The problem
Give back an exact copy of the lines from the start of the material through the line bearing "Mylène Farmer : le". Include both ends and nothing else.
———
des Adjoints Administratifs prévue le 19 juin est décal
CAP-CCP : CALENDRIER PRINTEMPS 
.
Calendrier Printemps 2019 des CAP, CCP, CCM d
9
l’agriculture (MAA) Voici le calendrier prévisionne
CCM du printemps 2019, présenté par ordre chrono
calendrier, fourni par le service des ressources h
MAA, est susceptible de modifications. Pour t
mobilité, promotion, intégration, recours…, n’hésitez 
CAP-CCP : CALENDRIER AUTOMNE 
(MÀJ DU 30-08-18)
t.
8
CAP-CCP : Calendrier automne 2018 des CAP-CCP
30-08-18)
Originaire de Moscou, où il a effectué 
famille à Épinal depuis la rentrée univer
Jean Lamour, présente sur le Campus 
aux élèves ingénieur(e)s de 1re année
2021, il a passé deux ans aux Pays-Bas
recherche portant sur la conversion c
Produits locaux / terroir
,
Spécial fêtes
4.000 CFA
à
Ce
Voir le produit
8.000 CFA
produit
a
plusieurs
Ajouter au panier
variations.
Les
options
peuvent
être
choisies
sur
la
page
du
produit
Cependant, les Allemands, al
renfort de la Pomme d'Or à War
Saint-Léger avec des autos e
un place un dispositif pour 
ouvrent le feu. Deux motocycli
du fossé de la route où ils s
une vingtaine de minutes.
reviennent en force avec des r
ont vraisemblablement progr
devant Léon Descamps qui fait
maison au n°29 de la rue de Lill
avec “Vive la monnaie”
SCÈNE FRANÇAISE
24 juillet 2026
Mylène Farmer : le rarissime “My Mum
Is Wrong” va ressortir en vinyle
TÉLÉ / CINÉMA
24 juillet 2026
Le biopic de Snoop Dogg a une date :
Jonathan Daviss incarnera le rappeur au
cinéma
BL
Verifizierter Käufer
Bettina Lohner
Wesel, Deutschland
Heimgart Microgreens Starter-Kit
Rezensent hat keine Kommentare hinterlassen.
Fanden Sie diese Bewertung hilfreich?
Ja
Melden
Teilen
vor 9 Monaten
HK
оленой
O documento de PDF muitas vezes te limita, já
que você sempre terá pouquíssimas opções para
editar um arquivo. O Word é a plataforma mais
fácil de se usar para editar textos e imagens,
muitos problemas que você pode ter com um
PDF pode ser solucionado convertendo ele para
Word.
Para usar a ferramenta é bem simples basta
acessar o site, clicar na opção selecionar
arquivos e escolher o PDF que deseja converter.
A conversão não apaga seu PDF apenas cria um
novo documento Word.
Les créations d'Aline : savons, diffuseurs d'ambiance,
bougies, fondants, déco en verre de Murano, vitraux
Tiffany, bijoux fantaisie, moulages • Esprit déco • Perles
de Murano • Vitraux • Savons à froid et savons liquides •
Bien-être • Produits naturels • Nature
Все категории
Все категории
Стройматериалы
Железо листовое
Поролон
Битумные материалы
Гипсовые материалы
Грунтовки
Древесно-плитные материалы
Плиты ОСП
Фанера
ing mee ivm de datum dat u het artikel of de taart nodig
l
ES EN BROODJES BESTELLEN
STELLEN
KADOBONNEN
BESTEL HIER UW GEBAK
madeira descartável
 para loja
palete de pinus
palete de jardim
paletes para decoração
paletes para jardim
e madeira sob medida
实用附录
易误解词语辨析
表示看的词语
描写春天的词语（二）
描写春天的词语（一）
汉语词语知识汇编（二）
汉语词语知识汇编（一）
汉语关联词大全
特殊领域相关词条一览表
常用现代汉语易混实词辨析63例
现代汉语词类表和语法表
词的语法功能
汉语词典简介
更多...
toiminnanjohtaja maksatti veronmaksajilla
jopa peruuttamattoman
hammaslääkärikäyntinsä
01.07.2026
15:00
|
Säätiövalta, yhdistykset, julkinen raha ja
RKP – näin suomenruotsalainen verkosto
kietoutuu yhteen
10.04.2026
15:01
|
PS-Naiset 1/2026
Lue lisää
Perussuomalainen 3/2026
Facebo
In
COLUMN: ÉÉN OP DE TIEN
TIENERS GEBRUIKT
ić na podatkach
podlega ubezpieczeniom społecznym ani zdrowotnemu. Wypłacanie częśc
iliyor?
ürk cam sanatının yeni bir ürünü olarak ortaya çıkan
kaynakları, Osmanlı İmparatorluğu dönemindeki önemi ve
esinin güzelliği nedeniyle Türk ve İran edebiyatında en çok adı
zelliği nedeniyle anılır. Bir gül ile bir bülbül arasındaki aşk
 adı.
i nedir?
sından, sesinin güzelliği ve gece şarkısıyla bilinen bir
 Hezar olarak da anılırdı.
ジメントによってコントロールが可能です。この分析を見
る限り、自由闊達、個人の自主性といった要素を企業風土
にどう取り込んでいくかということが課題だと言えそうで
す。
———
Answer for this exercise
des Adjoints Administratifs prévue le 19 juin est décal
CAP-CCP : CALENDRIER PRINTEMPS 
.
Calendrier Printemps 2019 des CAP, CCP, CCM d
9
l’agriculture (MAA) Voici le calendrier prévisionne
CCM du printemps 2019, présenté par ordre chrono
calendrier, fourni par le service des ressources h
MAA, est susceptible de modifications. Pour t
mobilité, promotion, intégration, recours…, n’hésitez 
CAP-CCP : CALENDRIER AUTOMNE 
(MÀJ DU 30-08-18)
t.
8
CAP-CCP : Calendrier automne 2018 des CAP-CCP
30-08-18)
Originaire de Moscou, où il a effectué 
famille à Épinal depuis la rentrée univer
Jean Lamour, présente sur le Campus 
aux élèves ingénieur(e)s de 1re année
2021, il a passé deux ans aux Pays-Bas
recherche portant sur la conversion c
Produits locaux / terroir
,
Spécial fêtes
4.000 CFA
à
Ce
Voir le produit
8.000 CFA
produit
a
plusieurs
Ajouter au panier
variations.
Les
options
peuvent
être
choisies
sur
la
page
du
produit
Cependant, les Allemands, al
renfort de la Pomme d'Or à War
Saint-Léger avec des autos e
un place un dispositif pour 
ouvrent le feu. Deux motocycli
du fossé de la route où ils s
une vingtaine de minutes.
reviennent en force avec des r
ont vraisemblablement progr
devant Léon Descamps qui fait
maison au n°29 de la rue de Lill
avec “Vive la monnaie”
SCÈNE FRANÇAISE
24 juillet 2026
Mylène Farmer : le rarissime “My Mum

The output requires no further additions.